> [SHORT EXERCISE 1] Pull out every line of the listing below that contains the string "tuplet".

+ + + + + + +

Parallel processing in Scala — Monix vs Future vs standard parallel collections

6 min readOct 16, 2019

In this blog-post we will see how one can execute a collection of things in parallel, compare Monix with Scala Future and with the parallel collections from the standard Scala library in performance, in types clarity, and in ease of use. The examples given will not involve any IO calls (calling DBs, external APIs, etc.). From the other libraries I took a look at ZIO and Cats. For ZIO there was very limited information about parallel processing on their website, and for Cats I was not able to find a way of parallel processing a collection of elements, so I didn’t include the two in the comparison. I will first start with the Scala parallel collections.

Standard library parallel collections

In order to perform parallel execution on elements of a collection, it needs to extend Parallelisable, which has a method par. One such common collection is GenIterable. We can then do this:

val res: ParIterable[X] = iterable.par.map(timeConsumingOperation)

The par method returns ParIterable, so it is easier for us to reason when trying to optimise complex program for performance. For example if we want to map over res we can be sure that it will happen in parallel, or if we want to do it sequentially we can converting the ParIterable back to Iterable by calling res.seq.

+ + + + + + +

> [SHORT EXERCISE 2] Output the passage of the Scala parallel processing article above word for word, starting at the words "In order to" and stopping after "ParIterable[X] = iterable.par.map(timeConsumingOperation)".

+ + + + + + +

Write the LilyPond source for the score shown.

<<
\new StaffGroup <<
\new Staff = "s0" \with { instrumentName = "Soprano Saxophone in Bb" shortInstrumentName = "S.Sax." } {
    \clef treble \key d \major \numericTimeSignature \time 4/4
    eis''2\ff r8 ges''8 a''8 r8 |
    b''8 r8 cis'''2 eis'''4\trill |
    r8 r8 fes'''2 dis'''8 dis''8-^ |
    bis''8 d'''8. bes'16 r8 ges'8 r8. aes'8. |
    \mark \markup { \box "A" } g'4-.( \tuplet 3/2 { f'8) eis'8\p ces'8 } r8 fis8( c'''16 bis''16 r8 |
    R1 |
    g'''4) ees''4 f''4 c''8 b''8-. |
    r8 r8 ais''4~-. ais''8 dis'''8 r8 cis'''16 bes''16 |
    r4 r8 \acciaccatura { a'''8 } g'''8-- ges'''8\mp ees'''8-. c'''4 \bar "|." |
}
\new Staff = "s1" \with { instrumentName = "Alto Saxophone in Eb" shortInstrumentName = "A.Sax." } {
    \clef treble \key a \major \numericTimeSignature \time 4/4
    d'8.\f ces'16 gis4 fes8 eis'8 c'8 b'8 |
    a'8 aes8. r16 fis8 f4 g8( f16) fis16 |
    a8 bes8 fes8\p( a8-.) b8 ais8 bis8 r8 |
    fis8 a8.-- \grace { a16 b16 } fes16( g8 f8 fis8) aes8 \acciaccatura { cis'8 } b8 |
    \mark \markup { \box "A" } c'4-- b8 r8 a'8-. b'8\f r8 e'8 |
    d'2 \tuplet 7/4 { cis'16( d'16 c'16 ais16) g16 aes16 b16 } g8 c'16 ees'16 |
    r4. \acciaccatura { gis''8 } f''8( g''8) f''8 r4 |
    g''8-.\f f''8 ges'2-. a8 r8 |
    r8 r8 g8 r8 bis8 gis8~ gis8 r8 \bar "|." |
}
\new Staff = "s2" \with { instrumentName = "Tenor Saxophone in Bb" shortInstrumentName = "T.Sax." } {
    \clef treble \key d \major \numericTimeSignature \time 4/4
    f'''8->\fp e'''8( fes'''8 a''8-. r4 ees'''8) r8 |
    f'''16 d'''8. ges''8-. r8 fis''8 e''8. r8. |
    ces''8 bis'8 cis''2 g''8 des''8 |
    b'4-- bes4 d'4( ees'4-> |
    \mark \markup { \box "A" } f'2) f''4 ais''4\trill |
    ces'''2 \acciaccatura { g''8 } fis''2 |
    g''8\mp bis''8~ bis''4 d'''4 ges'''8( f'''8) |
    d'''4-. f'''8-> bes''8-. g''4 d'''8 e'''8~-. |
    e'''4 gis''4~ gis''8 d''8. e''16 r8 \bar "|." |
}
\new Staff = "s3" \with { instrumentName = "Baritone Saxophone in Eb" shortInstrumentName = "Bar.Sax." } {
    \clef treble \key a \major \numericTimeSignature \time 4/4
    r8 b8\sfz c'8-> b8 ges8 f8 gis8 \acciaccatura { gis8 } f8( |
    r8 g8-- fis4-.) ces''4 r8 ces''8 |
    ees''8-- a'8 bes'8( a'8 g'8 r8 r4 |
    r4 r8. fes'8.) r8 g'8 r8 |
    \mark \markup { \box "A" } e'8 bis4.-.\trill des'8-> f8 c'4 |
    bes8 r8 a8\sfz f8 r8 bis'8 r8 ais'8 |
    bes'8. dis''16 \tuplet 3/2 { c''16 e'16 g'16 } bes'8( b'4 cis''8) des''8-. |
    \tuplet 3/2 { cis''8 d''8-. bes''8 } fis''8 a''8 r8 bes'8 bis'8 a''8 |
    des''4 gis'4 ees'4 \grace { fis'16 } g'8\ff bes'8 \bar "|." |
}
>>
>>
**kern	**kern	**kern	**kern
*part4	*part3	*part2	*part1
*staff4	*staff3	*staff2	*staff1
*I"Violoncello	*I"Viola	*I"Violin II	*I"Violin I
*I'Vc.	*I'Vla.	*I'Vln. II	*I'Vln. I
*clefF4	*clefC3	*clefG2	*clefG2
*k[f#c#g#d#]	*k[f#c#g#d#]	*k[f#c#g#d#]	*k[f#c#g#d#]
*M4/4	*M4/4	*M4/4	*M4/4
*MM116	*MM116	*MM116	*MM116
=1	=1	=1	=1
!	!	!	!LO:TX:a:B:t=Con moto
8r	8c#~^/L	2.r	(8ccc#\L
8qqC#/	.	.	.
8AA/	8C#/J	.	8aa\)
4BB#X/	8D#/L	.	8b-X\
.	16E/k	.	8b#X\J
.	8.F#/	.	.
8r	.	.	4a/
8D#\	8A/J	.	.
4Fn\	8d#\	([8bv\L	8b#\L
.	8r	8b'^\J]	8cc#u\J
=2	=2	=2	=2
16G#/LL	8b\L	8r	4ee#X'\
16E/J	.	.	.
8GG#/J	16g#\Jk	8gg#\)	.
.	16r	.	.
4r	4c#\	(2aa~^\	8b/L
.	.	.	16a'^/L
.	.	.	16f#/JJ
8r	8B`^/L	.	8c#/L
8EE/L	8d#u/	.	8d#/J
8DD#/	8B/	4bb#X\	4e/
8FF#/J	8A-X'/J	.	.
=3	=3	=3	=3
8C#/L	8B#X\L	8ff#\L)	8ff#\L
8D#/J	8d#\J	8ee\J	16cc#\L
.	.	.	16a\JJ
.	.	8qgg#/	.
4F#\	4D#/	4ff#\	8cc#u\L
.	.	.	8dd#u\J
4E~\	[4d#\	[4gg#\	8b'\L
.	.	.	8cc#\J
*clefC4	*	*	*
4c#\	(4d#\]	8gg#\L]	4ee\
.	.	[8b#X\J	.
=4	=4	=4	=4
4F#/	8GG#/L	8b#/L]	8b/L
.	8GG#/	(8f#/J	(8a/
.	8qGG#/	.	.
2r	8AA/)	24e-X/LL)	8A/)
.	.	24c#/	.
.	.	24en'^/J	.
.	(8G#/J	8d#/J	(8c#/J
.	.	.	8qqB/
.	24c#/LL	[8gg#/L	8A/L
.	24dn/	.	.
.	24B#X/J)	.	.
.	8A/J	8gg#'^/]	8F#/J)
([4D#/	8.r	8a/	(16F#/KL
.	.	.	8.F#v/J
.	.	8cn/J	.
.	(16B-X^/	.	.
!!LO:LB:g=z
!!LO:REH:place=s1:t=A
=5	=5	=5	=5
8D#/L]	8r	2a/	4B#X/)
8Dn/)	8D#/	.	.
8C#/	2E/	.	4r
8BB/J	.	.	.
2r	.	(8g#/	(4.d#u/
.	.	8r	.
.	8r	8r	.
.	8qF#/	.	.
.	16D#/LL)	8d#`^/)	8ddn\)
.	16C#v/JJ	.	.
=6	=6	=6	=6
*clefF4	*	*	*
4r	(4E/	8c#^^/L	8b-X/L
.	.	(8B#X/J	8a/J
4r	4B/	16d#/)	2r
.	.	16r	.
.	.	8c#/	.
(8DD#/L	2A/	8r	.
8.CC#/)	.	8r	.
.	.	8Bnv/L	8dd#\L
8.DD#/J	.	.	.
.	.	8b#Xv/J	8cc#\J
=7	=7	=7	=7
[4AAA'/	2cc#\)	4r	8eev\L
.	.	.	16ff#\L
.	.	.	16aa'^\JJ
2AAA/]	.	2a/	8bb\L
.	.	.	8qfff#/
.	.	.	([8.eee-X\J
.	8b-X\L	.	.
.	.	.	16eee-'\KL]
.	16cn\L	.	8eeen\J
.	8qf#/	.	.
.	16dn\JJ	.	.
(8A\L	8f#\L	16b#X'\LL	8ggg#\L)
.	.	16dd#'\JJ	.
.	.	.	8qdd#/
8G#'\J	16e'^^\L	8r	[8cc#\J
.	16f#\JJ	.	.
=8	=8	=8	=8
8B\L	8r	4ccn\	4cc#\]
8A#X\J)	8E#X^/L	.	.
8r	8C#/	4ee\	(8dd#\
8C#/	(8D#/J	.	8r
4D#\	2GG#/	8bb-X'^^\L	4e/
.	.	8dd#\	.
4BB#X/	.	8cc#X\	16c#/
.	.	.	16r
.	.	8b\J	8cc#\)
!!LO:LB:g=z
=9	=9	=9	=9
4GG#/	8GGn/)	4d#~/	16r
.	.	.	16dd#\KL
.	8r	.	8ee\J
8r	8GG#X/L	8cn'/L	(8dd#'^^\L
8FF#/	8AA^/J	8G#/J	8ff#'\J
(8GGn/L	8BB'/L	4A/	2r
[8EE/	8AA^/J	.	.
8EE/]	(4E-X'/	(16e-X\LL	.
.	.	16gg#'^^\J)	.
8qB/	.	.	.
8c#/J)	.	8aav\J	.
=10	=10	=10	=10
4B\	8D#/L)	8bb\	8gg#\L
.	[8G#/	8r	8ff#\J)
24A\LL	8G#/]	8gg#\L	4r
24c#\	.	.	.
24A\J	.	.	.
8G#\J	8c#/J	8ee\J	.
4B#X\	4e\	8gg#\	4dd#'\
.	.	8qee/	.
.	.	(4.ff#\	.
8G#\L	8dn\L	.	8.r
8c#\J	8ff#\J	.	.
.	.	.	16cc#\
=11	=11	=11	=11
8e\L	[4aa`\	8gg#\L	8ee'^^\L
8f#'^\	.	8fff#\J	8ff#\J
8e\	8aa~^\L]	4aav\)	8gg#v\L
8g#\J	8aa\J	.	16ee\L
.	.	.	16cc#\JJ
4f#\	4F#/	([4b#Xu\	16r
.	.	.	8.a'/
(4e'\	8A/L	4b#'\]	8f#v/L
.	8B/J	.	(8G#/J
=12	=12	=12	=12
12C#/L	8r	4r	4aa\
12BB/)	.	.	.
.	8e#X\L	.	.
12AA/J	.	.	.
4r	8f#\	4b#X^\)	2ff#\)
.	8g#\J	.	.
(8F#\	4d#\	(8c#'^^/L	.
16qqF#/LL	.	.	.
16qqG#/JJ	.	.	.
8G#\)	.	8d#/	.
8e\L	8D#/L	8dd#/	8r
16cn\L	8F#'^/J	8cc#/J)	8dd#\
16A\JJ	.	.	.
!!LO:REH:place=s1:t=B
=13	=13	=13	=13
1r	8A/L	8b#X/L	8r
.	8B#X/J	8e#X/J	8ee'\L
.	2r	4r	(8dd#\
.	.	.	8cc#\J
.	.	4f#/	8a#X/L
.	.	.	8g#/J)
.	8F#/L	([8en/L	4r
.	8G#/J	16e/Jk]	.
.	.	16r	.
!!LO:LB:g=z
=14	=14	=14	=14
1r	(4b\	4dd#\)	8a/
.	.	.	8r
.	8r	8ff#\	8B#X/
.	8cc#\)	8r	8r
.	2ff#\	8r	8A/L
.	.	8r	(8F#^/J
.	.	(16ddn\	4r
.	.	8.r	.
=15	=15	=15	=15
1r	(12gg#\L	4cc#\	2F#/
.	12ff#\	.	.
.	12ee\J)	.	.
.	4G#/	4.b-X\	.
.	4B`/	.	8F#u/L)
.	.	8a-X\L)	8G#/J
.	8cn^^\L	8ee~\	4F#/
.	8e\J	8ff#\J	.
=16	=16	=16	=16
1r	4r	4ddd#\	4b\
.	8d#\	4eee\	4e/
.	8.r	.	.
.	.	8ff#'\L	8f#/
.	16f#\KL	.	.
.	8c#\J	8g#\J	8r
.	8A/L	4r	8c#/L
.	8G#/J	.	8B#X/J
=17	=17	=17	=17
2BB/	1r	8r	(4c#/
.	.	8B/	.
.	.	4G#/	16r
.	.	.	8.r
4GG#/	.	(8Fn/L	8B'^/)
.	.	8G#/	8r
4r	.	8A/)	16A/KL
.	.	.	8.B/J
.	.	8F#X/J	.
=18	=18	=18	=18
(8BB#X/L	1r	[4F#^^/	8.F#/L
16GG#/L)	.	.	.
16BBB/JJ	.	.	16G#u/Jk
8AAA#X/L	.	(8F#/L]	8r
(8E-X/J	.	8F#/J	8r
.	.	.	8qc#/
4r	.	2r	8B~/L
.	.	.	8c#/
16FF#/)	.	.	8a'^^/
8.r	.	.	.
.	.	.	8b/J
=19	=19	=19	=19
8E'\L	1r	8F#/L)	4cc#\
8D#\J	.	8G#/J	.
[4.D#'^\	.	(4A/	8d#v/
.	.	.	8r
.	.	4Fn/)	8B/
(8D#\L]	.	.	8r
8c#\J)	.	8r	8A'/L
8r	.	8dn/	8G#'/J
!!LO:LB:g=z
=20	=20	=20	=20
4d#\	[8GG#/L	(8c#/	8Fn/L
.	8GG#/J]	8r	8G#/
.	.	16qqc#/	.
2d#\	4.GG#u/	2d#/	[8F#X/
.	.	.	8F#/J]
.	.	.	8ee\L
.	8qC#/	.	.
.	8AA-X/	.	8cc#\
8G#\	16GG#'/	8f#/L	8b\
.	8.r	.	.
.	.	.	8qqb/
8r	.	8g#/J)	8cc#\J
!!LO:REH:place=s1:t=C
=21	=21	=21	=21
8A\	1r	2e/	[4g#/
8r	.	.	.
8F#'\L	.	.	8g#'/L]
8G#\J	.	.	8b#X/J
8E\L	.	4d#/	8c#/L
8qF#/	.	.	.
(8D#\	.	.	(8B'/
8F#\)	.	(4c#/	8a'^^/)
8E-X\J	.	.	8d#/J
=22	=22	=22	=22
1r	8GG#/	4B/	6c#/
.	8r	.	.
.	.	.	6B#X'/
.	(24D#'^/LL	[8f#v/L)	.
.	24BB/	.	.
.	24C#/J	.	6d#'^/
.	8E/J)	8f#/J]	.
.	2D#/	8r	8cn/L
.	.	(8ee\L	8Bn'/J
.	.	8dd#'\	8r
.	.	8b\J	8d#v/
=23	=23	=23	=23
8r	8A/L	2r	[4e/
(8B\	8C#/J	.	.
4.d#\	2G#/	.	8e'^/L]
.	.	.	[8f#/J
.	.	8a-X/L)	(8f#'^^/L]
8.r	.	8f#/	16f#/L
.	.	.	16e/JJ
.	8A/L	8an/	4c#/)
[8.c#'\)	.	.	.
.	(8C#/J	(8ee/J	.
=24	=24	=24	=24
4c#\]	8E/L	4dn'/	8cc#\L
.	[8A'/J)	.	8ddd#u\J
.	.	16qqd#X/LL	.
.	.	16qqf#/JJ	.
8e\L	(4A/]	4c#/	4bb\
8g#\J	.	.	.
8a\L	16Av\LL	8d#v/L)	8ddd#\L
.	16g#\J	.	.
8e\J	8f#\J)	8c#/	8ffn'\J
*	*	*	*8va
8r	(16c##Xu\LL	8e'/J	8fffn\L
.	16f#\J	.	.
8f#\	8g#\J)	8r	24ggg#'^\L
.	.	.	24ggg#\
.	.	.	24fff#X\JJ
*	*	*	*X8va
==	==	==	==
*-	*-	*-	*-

+ + + + + + +

> [COMPLETE OUTPUT 1]
    \mark \markup { \box "A" } g'4-.( \tuplet 3/2 { f'8) eis'8\p ces'8 } r8 fis8( c'''16 bis''16 r8 |
    d'2 \tuplet 7/4 { cis'16( d'16 c'16 ais16) g16 aes16 b16 } g8 c'16 ees'16 |
    bes'8. dis''16 \tuplet 3/2 { c''16 e'16 g'16 } bes'8( b'4 cis''8) des''8-. |
    \tuplet 3/2 { cis''8 d''8-. bes''8 } fis''8 a''8 r8 bes'8 bis'8 a''8 |

> [COMPLETE OUTPUT 2]
In order to perform parallel execution on elements of a collection, it needs to extend Parallelisable, which has a method par. One such common collection is GenIterable. We can then do this:

val res: ParIterable[X] = iterable.par.map(timeConsumingOperation)